LIVING THE DREAM: Duncan McKie's topsy-turvy hockey year

John Decoste
Published on April 28, 2014

Duncan McKie is in hockey limbo.

The Coldbrook native is waiting to see what next season will hold for him and can only hope 2014-2015 gets off to a more certain start than the season just past.

McKie, who will turn 17 in May, was drafted by Charlottetown in the fourth round of the 2013 QMJHL draft, the 69th overall pick. His 2013-2014 odyssey started when he attended the Charlottetown training camp last August. For a while, he thought he might have made the team.

“I went to P.E.I., they enrolled me in school, then two days before school started, they sent me home. The day I got home, I got a call from Amherst.”

The Amherst Ramblers junior A team wanted him to play there. He set up a billet in Amherst, and enrolled in school again.

“I got to school the first day, and that night, they cut me,” McKie said.

He returned home again, and prepared to play a second season with the Valley Midget AAA Wildcats. He also enrolled in Grade 11 at Central Kings – his third high school in the space of a couple of weeks.

McKie spent the season with the midget Wildcats, serving as an assistant captain, a valued defenceman and, even at age 16, one of the team leaders.


Chances to advance

McKie also got to play a handful of games with the junior A Wildcats, and remained on the P.E.I. radar as well.

“I was called up once, and made a road trip with them, which was a good experience for me even though I didn’t get to play in any games,” he said.

Being drafted by P.E.I, and especially being chosen so high, “was a bit of a surprise to me, especially where I hadn’t been ranked by Central Scouting,” he said.

“I can understand why (P.E.I.) cut me. I wouldn’t have played as much there, or gotten to improve nearly as much,” he said.

The Wildcats, while not as successful as in 2012-2013 - when they won the provincial and Atlantic championships and played for the TELUS Cup - had a pretty good team this year, he said.

“We were second at the Monctonian (a large and competitive tournament in New Brunswick) for a second straight year. There aren’t too many teams have done that.”

The Wildcats had a change in coaching, with Dan Turner taking over as head coach from Nick Greenough, who moved up to the juniors.

“They have different styles, but I like playing for both of them,” he said. “For his first year in major midget, (Turner) did a really good job. I learned a lot this year.”


Working on skills

Despite the uncertainty early on, McKie said returning for another year of midget was “not a bad thing,” and was “probably the best thing that could have happened,” at least in hindsight. 

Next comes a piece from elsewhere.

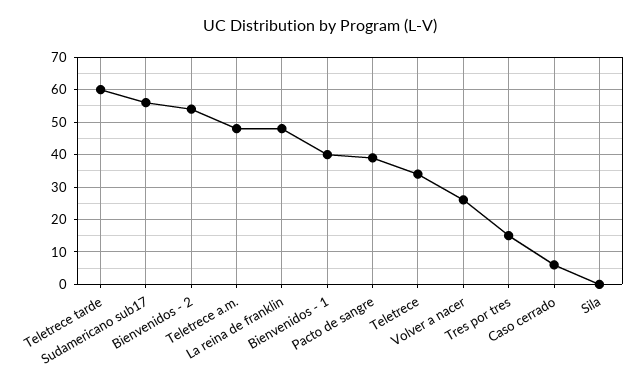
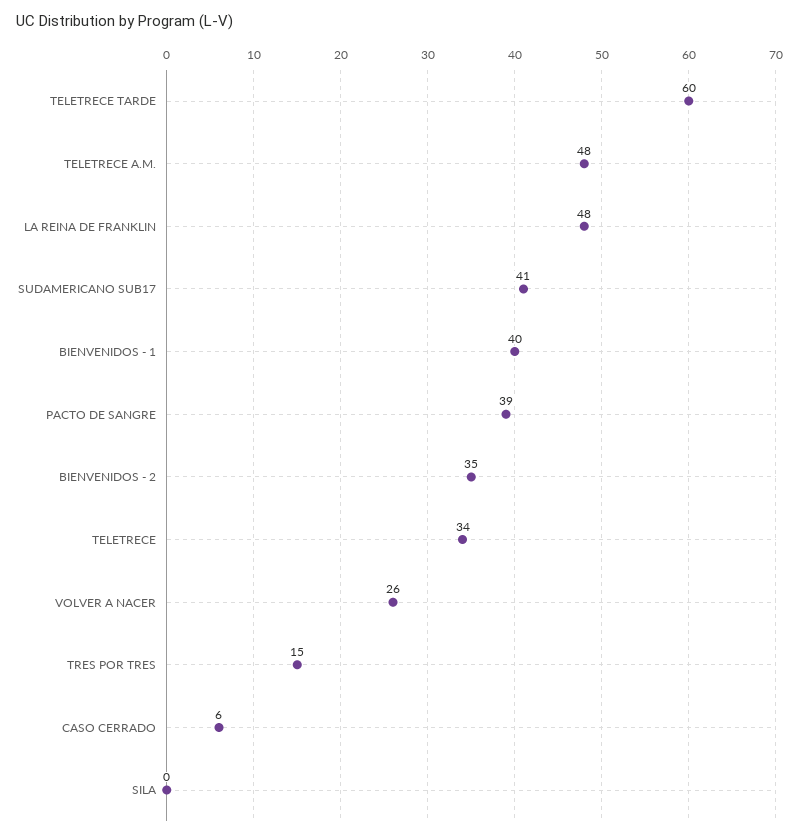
Sudamericano sub17: 55 -> 41
Bienvenidos - 2: 55 -> 35

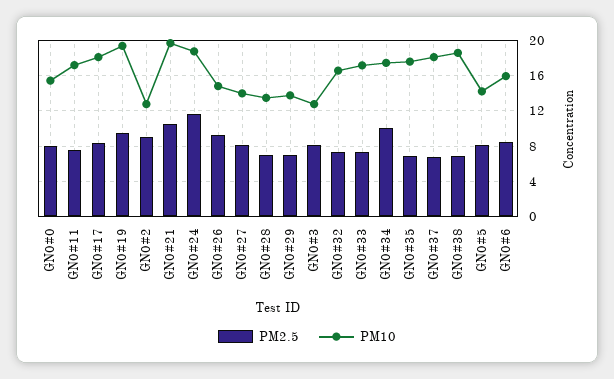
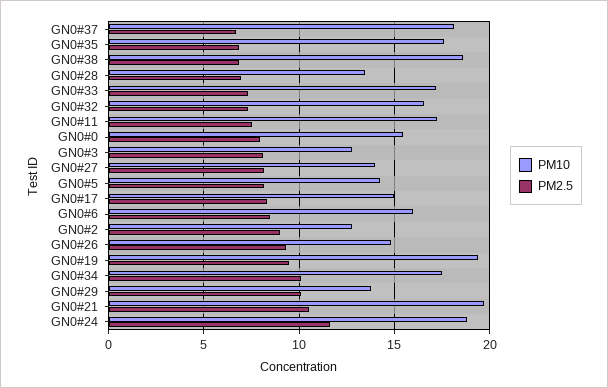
PM10, GN0#17: 18 -> 15
PM2.5, GN0#29: 7 -> 10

“(This season) was a really good learning experience for me. I got to work on my power play and my skating, both of which needed help.”  

For the past two years, McKie has trained with skating coach Cheryle Gaston.

“My first year in midget, I’d train with her once a week. This past year, I’d go before school. She asked me what P.E.I. wanted me to work on, and we’d work on that.”

He also trains four days a week with strength and conditioning coach Elliott Richardson at Acadia.

“He’s so knowledgeable, and if I ever did get injured, I’m sure he’d know exactly what to do for it.”


“Not counting my chickens”

McKie plans to attend the P.E.I. training camp again this summer.

“I don’t have a guaranteed spot on the team, but I’m hoping they see how hard I’ve been working and how much I’ve hopefully improved,” he said.

“If I can keep improving, I have a good shot of making it this time,” but with last year’s experience still fresh in his mind, “I’m not counting my chickens.”

If major junior doesn’t work out, he still has a year of midget left, and it’s also possible he could be drafted by a junior a team. Either way, he would get to stay home another year.

“P.E.I. is still my first choice of where I’d like to be. I‘ve been working on everything they’ve asked me to. I feel I’ve improved, and hopefully, they’ll think so, too,” he said.

Between school and a fairly demanding hockey schedule, McKie doesn’t have much time to do other sports.

“I may try and do track and field again this year,” focusing on the throwing events, he said.

Like most players, McKie has dreams of “going all the way” in hockey.

“Like anybody else, I’d like to make the NHL someday, but realistically, I know that doesn’t happen for everybody,” he said.

 “I’m prepared to work as hard as I can and not slack off. I’ll be happy with wherever it takes me.”